Volume of a Hypersphere in N - dimension

    To find the number of micro states in a statistical system for N number of particles in a fixed volume and energy within the range E and $E+\delta{E}$, we require the knowledge on how to find the volume for N dimensional hypersphere in momentum space.

In the simplest way, the problem is to find the volume of an N-dimensional hypersphere. If we try to find the general formula by mathematical induction, using the equation in Cartesian form, it will produce a complex equation.

    Instead there is a clever trick to simplify the procedure based on the concept of infinity.
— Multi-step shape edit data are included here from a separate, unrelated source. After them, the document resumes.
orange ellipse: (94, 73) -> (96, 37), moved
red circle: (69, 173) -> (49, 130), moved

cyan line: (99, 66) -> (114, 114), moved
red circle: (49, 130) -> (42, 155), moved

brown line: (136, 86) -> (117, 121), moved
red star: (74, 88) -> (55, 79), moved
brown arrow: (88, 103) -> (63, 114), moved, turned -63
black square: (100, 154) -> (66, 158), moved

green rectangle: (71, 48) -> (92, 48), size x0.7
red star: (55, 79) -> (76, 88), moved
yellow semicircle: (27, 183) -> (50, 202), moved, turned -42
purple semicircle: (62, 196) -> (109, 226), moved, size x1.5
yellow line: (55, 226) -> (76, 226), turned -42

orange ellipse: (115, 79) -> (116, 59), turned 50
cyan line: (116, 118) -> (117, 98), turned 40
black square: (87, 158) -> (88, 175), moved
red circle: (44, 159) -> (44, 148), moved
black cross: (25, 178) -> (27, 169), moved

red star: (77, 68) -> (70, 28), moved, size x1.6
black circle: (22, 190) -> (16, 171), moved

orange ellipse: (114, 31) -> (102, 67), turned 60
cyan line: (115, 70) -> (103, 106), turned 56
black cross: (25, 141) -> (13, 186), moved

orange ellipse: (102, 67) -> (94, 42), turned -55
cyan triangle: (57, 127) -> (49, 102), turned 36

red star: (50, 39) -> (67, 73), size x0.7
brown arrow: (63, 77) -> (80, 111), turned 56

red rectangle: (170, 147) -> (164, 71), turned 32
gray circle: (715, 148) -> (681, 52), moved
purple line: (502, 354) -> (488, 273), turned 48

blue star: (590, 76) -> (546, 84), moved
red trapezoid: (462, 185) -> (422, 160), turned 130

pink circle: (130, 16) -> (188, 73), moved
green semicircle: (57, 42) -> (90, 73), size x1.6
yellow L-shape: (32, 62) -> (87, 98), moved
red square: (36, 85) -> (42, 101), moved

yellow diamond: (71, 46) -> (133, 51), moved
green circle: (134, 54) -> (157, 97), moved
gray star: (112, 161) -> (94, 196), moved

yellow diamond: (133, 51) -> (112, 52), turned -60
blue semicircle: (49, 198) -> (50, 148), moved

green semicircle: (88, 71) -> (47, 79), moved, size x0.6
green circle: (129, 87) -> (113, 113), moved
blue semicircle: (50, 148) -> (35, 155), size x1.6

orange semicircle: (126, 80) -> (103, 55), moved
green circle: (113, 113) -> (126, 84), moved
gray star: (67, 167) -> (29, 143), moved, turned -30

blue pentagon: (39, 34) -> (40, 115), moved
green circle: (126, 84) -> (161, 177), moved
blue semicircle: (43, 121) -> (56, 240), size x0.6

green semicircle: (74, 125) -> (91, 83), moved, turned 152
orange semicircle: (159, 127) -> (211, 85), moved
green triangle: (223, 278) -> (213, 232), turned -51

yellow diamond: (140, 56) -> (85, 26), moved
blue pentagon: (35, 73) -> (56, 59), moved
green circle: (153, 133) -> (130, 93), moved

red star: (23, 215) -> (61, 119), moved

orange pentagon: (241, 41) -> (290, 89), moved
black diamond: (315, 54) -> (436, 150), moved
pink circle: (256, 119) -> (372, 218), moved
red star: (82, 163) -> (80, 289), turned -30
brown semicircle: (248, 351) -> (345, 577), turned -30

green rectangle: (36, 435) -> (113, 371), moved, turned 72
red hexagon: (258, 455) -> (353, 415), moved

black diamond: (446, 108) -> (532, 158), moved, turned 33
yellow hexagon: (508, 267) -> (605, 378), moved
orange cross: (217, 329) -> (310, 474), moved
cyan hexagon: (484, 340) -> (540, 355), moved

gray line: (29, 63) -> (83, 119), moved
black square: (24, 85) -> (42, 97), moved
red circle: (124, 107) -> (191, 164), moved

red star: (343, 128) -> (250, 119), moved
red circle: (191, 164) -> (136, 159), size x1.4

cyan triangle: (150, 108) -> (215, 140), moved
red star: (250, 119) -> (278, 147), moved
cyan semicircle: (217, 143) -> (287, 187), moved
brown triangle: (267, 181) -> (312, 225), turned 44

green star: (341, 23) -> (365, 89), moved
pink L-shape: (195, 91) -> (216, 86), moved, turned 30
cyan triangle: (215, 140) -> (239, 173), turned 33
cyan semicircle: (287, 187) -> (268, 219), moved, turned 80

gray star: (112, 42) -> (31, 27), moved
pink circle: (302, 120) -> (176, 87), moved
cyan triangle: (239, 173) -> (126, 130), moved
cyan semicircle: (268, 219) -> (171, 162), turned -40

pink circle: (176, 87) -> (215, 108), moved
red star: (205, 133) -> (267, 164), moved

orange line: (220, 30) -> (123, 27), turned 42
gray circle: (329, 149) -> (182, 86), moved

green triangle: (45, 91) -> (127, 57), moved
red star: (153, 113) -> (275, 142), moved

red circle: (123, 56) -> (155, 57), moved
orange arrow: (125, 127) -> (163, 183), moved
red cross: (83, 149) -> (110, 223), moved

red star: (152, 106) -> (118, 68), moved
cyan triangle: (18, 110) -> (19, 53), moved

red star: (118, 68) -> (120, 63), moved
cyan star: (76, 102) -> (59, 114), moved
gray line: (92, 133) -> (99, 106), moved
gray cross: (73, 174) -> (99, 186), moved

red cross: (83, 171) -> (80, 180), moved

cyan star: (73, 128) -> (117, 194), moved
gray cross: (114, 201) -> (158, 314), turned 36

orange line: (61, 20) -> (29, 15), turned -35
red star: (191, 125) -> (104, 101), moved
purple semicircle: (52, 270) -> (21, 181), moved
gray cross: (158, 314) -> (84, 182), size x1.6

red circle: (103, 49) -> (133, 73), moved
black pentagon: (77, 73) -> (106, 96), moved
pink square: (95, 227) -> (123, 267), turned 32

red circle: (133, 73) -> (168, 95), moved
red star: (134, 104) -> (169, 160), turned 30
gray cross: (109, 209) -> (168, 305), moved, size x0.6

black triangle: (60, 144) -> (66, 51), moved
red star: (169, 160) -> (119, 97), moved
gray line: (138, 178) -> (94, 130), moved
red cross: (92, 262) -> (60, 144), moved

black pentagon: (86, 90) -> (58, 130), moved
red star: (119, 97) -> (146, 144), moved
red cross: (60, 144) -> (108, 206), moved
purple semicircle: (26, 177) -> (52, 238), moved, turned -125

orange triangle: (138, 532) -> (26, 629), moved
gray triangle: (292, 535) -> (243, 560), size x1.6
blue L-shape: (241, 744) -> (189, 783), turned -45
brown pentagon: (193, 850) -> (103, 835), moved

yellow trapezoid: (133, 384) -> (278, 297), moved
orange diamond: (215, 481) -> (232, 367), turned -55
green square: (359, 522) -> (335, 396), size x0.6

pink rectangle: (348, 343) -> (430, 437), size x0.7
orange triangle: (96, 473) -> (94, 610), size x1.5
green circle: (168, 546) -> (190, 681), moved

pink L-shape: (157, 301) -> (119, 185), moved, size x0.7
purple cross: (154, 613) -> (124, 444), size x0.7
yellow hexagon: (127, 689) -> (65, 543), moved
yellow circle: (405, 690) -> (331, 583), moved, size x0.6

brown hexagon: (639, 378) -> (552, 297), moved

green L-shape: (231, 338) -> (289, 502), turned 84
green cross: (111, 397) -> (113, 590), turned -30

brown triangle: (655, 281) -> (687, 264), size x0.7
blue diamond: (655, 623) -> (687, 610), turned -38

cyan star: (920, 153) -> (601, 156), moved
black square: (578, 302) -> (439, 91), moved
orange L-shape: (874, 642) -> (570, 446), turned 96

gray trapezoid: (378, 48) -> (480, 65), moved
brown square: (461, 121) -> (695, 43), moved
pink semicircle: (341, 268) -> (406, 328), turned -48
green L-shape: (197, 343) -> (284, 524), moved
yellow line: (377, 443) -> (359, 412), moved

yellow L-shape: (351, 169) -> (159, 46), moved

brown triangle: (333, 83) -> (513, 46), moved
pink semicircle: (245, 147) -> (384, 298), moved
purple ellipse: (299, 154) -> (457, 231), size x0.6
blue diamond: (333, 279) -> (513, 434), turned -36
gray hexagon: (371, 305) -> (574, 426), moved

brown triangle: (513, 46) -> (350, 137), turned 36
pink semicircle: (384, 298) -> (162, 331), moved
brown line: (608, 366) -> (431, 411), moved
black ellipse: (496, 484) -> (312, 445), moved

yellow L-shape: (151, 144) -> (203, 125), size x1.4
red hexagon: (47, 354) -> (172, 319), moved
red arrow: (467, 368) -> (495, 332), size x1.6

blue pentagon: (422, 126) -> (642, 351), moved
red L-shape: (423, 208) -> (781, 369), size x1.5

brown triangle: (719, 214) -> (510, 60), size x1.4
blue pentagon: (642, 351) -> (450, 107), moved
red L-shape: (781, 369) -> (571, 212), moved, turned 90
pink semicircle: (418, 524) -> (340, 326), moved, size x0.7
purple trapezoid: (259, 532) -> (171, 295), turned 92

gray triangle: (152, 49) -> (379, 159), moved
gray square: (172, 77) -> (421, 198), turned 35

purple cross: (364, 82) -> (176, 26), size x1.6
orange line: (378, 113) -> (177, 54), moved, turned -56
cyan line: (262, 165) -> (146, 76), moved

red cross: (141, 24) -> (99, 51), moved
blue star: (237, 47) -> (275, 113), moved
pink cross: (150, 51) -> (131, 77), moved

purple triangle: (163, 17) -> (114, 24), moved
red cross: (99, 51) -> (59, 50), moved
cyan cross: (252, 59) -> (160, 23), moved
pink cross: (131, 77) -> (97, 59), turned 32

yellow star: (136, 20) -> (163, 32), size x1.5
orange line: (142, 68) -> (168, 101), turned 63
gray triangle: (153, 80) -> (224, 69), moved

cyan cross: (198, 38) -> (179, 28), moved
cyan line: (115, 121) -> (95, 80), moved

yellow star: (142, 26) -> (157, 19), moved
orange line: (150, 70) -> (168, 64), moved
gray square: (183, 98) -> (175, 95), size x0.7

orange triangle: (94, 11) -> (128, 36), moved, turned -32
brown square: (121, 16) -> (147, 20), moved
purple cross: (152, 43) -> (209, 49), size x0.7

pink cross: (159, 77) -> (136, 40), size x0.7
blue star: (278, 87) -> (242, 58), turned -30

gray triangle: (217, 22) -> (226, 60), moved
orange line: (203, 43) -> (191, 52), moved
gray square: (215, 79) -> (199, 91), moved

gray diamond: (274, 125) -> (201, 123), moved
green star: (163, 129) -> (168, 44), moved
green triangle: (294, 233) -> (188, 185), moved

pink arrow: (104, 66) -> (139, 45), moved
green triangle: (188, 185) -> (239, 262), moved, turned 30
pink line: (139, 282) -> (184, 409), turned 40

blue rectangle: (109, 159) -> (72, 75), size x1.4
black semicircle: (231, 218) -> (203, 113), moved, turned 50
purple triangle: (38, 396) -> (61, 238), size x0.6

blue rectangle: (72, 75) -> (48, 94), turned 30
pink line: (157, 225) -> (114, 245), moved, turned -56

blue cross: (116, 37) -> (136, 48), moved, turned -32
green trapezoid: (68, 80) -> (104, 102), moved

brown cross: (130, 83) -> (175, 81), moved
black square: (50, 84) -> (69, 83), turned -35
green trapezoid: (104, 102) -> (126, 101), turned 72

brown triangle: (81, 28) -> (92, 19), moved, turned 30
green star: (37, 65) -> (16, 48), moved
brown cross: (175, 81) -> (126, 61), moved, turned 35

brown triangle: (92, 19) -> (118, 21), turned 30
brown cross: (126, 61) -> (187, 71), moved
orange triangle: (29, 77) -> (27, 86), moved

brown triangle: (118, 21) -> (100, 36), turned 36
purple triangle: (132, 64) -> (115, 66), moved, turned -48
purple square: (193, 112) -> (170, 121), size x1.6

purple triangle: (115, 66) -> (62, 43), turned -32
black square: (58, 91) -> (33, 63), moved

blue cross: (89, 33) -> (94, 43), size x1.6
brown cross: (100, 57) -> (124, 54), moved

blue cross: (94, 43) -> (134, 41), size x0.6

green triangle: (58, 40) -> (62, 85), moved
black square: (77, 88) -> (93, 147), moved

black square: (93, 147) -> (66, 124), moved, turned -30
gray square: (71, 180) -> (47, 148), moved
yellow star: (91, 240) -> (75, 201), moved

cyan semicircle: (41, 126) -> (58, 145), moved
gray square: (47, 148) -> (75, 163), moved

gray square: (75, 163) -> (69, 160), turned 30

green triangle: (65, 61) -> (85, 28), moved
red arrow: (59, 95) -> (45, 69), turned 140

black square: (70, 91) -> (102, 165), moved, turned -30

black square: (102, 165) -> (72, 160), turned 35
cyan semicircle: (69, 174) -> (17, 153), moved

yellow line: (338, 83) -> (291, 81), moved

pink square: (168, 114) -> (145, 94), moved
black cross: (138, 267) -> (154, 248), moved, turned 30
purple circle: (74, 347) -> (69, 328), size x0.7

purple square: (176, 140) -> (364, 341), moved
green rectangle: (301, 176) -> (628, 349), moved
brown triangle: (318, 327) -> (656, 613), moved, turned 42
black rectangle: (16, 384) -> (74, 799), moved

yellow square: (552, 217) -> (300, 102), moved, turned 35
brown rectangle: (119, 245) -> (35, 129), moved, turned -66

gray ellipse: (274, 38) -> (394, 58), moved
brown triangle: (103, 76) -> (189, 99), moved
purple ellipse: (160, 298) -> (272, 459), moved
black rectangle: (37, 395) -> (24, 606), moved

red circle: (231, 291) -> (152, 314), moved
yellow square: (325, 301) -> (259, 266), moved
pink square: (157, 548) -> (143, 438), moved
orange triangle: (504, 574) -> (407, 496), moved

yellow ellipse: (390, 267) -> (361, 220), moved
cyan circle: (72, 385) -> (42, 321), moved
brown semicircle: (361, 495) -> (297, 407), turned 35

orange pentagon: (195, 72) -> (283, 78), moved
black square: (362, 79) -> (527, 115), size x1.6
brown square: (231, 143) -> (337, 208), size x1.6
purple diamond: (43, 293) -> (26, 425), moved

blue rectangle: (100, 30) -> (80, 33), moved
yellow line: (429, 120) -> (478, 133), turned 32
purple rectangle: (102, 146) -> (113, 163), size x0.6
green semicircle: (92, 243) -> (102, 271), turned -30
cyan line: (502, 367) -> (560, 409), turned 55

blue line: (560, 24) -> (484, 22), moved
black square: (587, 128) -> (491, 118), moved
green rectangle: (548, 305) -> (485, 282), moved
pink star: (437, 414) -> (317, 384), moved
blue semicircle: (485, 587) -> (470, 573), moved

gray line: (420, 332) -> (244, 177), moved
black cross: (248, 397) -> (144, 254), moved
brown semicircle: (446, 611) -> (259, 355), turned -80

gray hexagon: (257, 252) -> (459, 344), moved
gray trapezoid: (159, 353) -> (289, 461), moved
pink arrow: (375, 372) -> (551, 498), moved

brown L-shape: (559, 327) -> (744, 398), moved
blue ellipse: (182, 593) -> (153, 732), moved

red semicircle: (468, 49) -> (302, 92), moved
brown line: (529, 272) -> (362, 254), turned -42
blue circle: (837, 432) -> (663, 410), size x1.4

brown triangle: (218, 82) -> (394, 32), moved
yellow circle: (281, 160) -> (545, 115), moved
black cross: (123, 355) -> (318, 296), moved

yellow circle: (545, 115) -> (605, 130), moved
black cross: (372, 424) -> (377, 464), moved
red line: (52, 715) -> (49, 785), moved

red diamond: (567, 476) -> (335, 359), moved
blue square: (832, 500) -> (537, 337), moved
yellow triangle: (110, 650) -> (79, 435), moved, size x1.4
The equation of a sphere in Cartesian form is $$ x_1^2+x_2^2+x_3^2+...+x_N^2 = r^2$$ where 'r' is the radius of the sphere.

    In general, volume of an n-dimensional sphere should be proportional to $r^N$ and its surface is proportional to $r^{N-1}$. So, $$V \propto r^N\\ S \propto r^{N-1} $$ or $$ S = A r^{N-1}$$ where A is the proportionality constant that is equal to the surface area of a unit sphere. If we could find somehow this value of A in n-dimension, it is then a simple task to proceed to the volume. The special characteristic of the surface of a sphere is that, once we know the surface, the volume is just a simple line integral of the surface value along 'r'.

$$ dV = S dr  = A r^{N-1} dr $$

The generalization of the equation of sphere in Cartesian form is a straight task. To connect all these things, we use the property of the infinity given as,

    Integral of a function over the infinite volume is the same independent of whether the integral is done with Cartesian cubic volume element (cubic volume extending to infinity) or spherical volume element (spherical volume extending to infinity), the result is the same.  This is not a completely new one because we use this same fact to find the integral of $$\int_{-\infty}^{\infty}e^{-\alpha{x^2}}\,dx = \sqrt{\frac{\pi}{\alpha}}$$

    Using the same integral we have, $$ I = \int_{-\infty}^{\infty} e^{-{x_1^2+x_2^2+...+x_N^2}} \,dx_1\,dx_2\,...\,dx_N = \pi^{N/2} $$ Now,the same function integrated over spherical volume element gives, $$ I = \int_0^{\infty} e^{-{x_1^2+x_2^2+...+x_N^2}} A r^{N-1}dr = \int_0^{\infty} A e^{-{r^2}} r^{N-1} dr $$ Substituting $y = r^2 $ we have $$I  = \int_0^{\infty} A e^{-y} y^{\frac{N-1}{2}} \,\frac{1}{2y^{1/2}}\,dy = \int_0^{\infty} A \frac{1}{2} e^{-y} y^{\frac{N}{2}-1}dy = \frac{1}{2} A \Gamma(N/2)$$ then we have, by equating the value of I in two ways, $$ A = \frac{2\pi^{N/2}}{\Gamma(N/2)}$$ Now, the volume is evaluated to be $$V  =  \int _0^R \,S \,dr  = \int_0^R \,A r^{N-1}\,dr \\ V =  \int_0^R\,\frac{2\pi^{N/2}}{\Gamma(N/2)} r^{N-1} \, dr = \frac{\pi^{N/2}}{\Gamma(N/2)} \frac{R^{N}}{N/2} = \frac{\pi^{N/2} R^N}{\Gamma(\frac{N}{2}+1)}$$ where we used the fact  $$\frac{N}{2} \Gamma(\frac{N}{2}) = \Gamma(\frac{N}{2}+1)$$

Thus we can determine the volume and so the surface area of an n-dimensional hypersphere in a simple form.